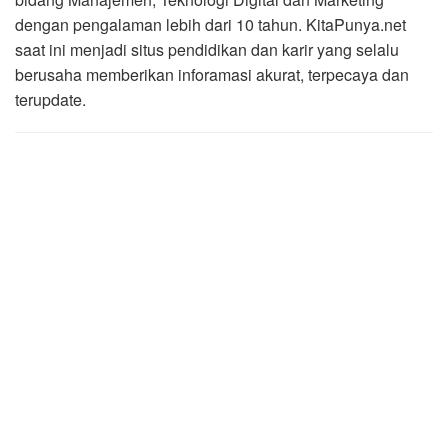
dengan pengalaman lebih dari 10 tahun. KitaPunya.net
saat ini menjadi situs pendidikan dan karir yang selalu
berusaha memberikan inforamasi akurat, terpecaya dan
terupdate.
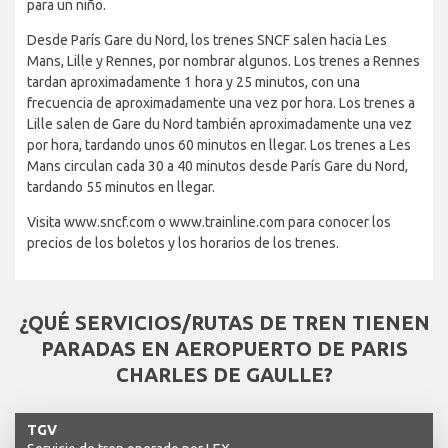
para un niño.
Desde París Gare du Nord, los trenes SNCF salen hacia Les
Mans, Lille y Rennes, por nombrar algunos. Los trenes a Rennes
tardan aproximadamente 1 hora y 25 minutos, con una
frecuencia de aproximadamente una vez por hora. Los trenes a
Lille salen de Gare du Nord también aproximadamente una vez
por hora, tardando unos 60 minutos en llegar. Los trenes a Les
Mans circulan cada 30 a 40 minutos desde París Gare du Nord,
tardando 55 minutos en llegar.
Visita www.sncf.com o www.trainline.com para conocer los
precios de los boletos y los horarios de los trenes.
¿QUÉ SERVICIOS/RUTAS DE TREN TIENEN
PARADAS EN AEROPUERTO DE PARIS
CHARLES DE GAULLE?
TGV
^^^^^^^^
[Your goal] Extract the text of every row above word for word, with the same line breaks, and leave the pictures out.

[Response area]
dengan pengalaman lebih dari 10 tahun. KitaPunya.net
saat ini menjadi situs pendidikan dan karir yang selalu
berusaha memberikan inforamasi akurat, terpecaya dan
terupdate.
para un niño.
Desde París Gare du Nord, los trenes SNCF salen hacia Les
Mans, Lille y Rennes, por nombrar algunos. Los trenes a Rennes
tardan aproximadamente 1 hora y 25 minutos, con una
frecuencia de aproximadamente una vez por hora. Los trenes a
Lille salen de Gare du Nord también aproximadamente una vez
por hora, tardando unos 60 minutos en llegar. Los trenes a Les
Mans circulan cada 30 a 40 minutos desde París Gare du Nord,
tardando 55 minutos en llegar.
Visita www.sncf.com o www.trainline.com para conocer los
precios de los boletos y los horarios de los trenes.
¿QUÉ SERVICIOS/RUTAS DE TREN TIENEN
PARADAS EN AEROPUERTO DE PARIS
CHARLES DE GAULLE?
TGV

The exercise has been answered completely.